Pedantic Warning You will often hear people call the modular connectors that are used for Ethernet "RJ45", but that standard is a very specific thing that is not actually what you're using. The correct term is an 8p8c connector, which refers to the 8 positions and 8 contacts.

I have often done this myself, but for the purposes of being technically correct, I will try my best to stick to the proper designation.

For the project, I want to connect the string of devices over CANbus. To do that, I intend to leverage the ubiquitous 8p8c that you see all over the place in Ethernet.

Goals

There were a few goals in mind:

1. Use existing standards and easily available connectors and cables
2. Deliver power over the same cable as the signal
3. Provide reasonable noise immunity

The noise immunity is pretty easy given this is a differential signal and we are going to use twisted pairs to twist the high and low signal together. Looking at an oscilloscope trace of the CAN signal from this TI application note, you can see the differential nature:

Connector Signal Mapping

For the ends, I chose to use a rather boring layout, but I wanted to make sure CAN was twisted together, and that each of the +12V wires was also twisted with a ground.

Cable Wiring

The wiring is standard Ethernet wiring, following the T568A standard. The reality is that it doesn't matter whether you use T568A or T568B, quite honestly, but I just picked A because it's the most common and what the typical patch cable is wired for.
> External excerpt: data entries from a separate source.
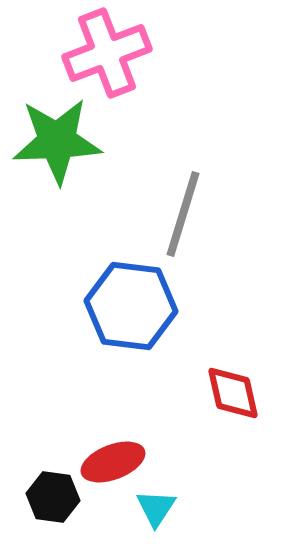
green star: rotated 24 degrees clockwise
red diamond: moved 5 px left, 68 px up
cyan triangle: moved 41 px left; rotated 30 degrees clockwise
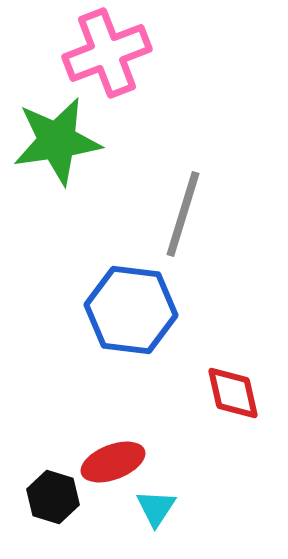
green star: rotated 6 degrees counterclockwise
blue hexagon: moved 4 px down
black hexagon: rotated 9 degrees clockwise
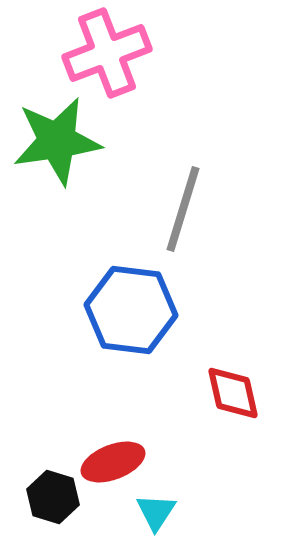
gray line: moved 5 px up
cyan triangle: moved 4 px down
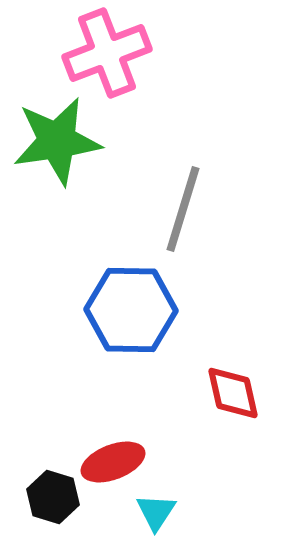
blue hexagon: rotated 6 degrees counterclockwise
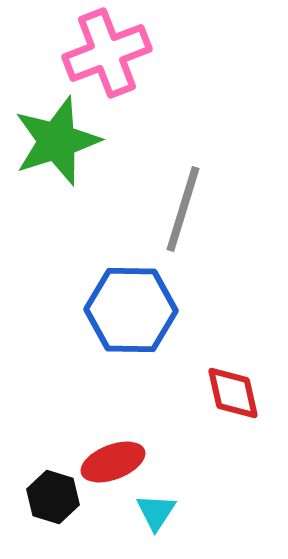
green star: rotated 10 degrees counterclockwise
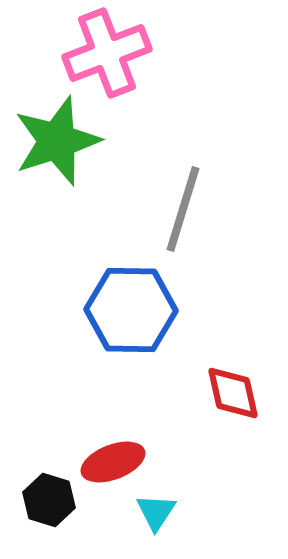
black hexagon: moved 4 px left, 3 px down
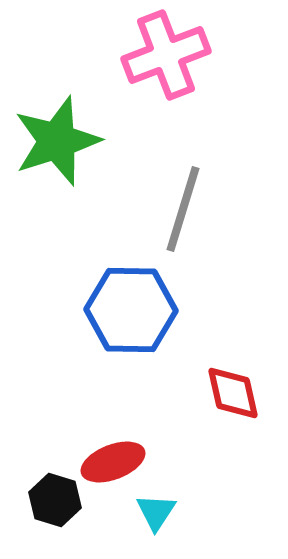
pink cross: moved 59 px right, 2 px down
black hexagon: moved 6 px right
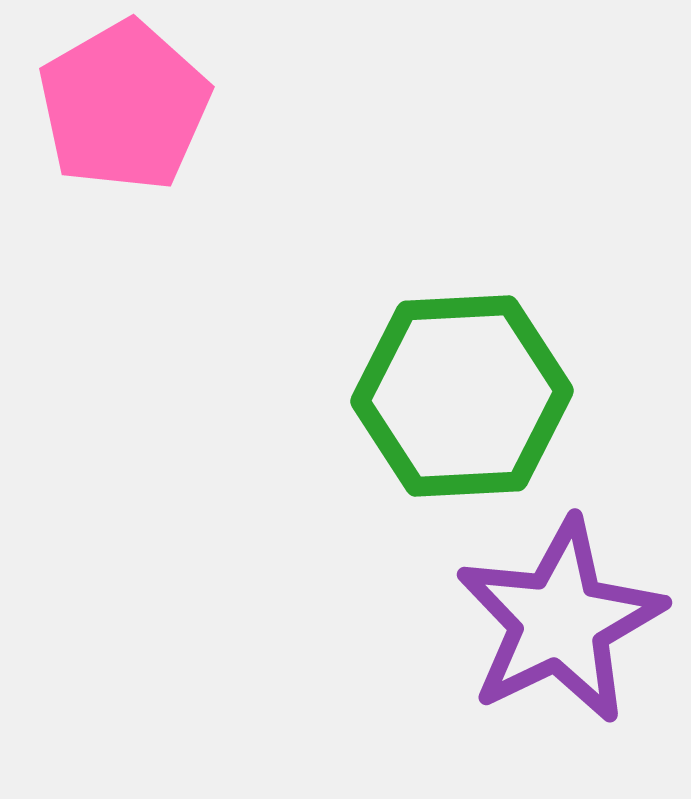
Category 5/5e is more than adequate for the signalling that CAN or CAN FD use. The general rating for Category 5 is 100MHz, and if we look at a quality cable, like the Belden 1224, we can see that it has the following characteristics:

Max DCR	Max DCR Imbalance	Max Capacitance	Insertion Loss(100MHz)	Fitted Impedence
89Ω/km	3%	33pF/100m	21dB/100m	100±15Ω

And it is, in fact, rated to 350MHz, far in excess of what's needed.

The makes the overall wiring looks like this:

Power Handling

Voltage Smoltage

I haven't actually settled on the voltage to use on the cabling. For now, I am using +12V, but moving up to +48V would (basically) quadruple the available power without requiring any additional copper. It does, however, somewhat complicate the individual device power supplies.
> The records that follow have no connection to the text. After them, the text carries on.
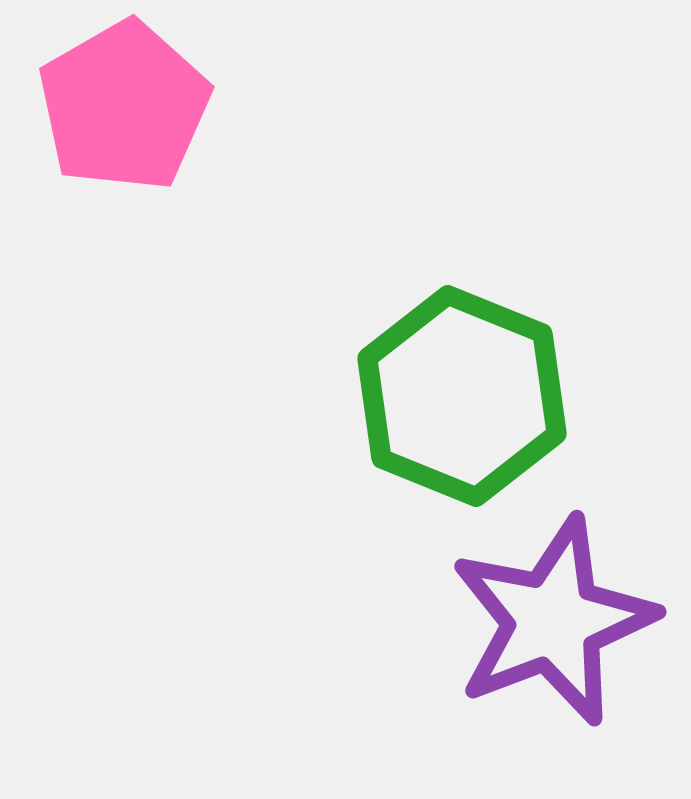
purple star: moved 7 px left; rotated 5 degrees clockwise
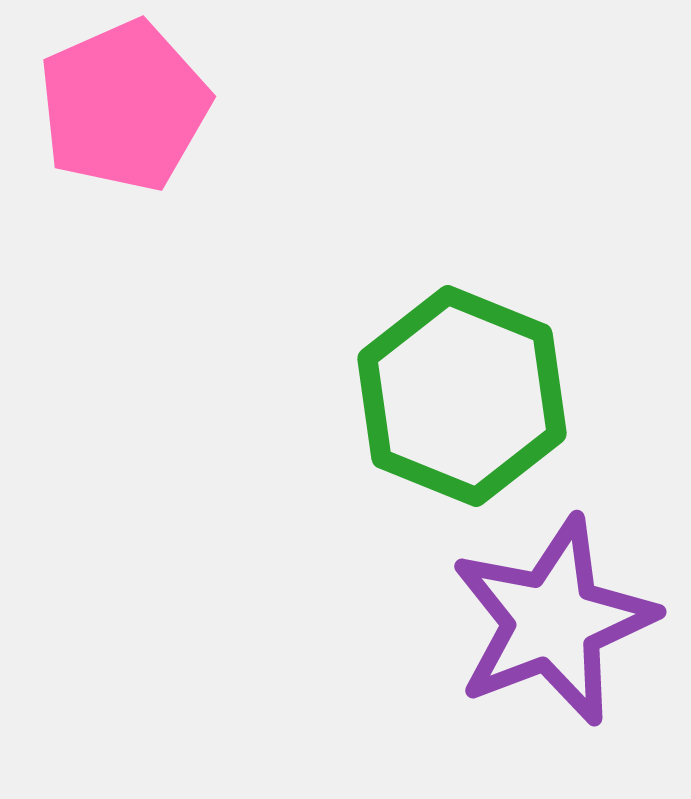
pink pentagon: rotated 6 degrees clockwise
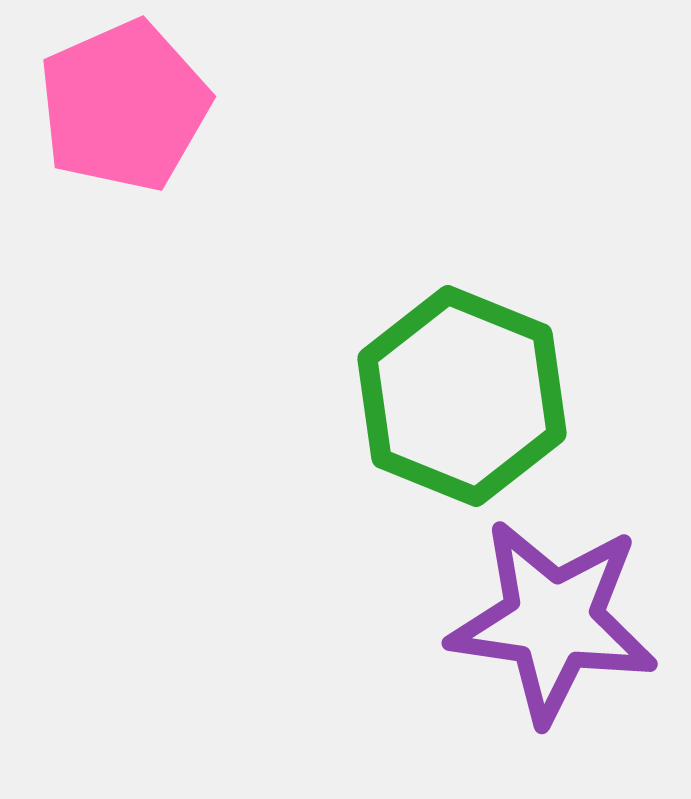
purple star: rotated 29 degrees clockwise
At this point, I'm planning to run +12V across the cable to allow for most things to be powered off the central device. Given I use solid rather than stranded cables, we can the standard AWG wire gauge ratings of 3.5A on a 24 AWG single-core wire.

Now we can't do the math quite yet, as we need to derate the wire based on two different factors, according to the NEC:

1. Ambient operating temperature
2. More than 3 wires in a cable

So, if we do the math for operating at 40C (104F), and with the 3 power carrying conductors in the cable, we get derating factors of 0.88 and 0.80 respectively. So...

\[\begin{align} P &= 3 (3.5A \times 0.88 \times 0.80) \\ &= 3 (2.464) \\ &= 7.392A \end{align} \]

So that means we can do 7.392 * 12 = 88.7W of power on the cable. But there's a catch. The current most advanced power-over-ethernet (PoE) standard, IEEE 802.3bt-2018, says that each pair of conductors is designed to handle 960mA, which would actually put us at (generously!) 960 × 2 or 1.92A, or 23W at 12V.

This is the reason I'm thinking of switching to driving the cable with 48V, which would let me move up to 92W, which is about what the standard allows. So, perhaps I will change to a 48V distribution, which will require something like an LM5576.

We'll burn that bridge when we come to it.

Quick Note About Diagrams

The diagrams above were done with an amazing tool called Wireviz, and embedded into the MkDocs site you're reading using a little hacky Markdown extension I wrote.